Judge blocks voter ID law
LITTLE ROCK — An Arkansas judge on Thursday blocked a voter ID law that’s nearly identical to a measure the state’s highest court found unconstitutional about four years ago.
Pulaski County Circuit Judge Alice Gray granted a preliminary injunction barring the law from being enforced and finding the measure unconstitutional less than a month before Arkansas’ May 22 primary. Early voting for the primary begins May 7. Gray called the measure an unconstitutional attempt to impose additional requirements to vote, siding with a Little Rock voter who challenged the law.
The revived voter ID law, which would require voters to show photo identification before casting a ballot, was passed by the Republican-led Legislature and signed into law last year.
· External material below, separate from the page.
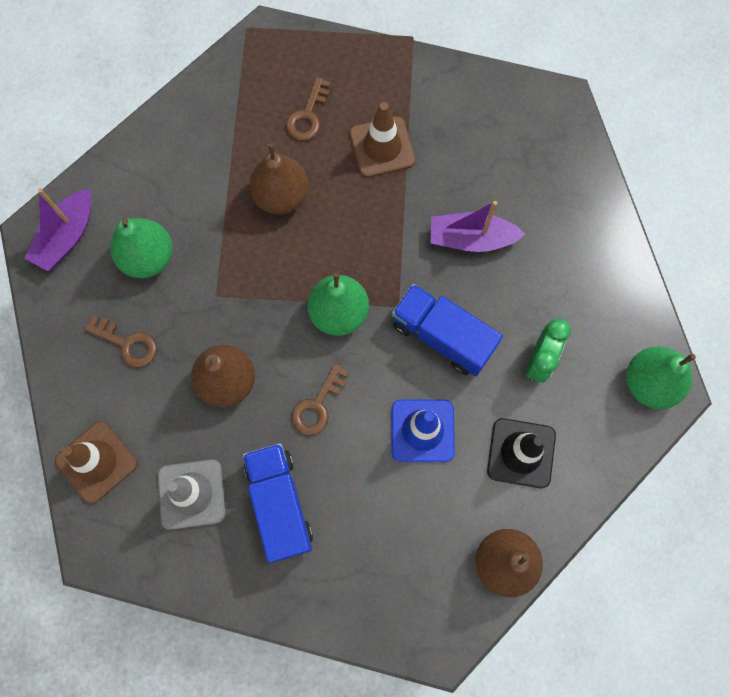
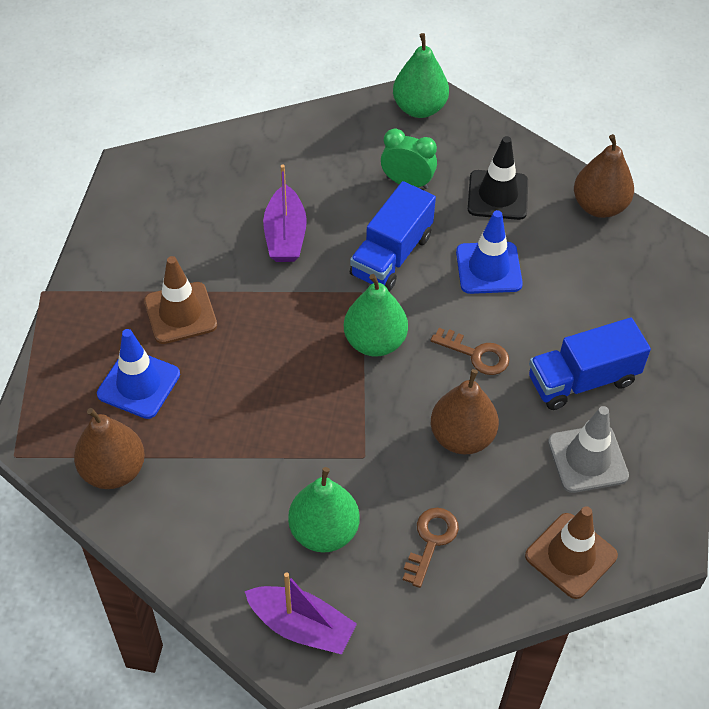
camera: 95 degrees left, 20 degrees down
(281, 196) = (241, 403): brown pear -> brown pear (113, 470)
(308, 115) = (139, 384): brown key -> blue traffic cone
It’s aimed at addressing an argument by some state Supreme Court justices that the 2013 law didn’t receive enough votes in the Legislature to be enacted. The court’s majority ruled the law violated the Arkansas Constitution by adding a new requirement in order to vote.
The new law was one of two steps the Legislature took last year to revive the voter ID requirement. Lawmakers also voted to put a proposed constitutional amendment on this November’s ballot that would further enshrine the requirement in law.
Under the new law, officials would have had to provide photo identification to voters free of charge if they didn’t have any other photo ID.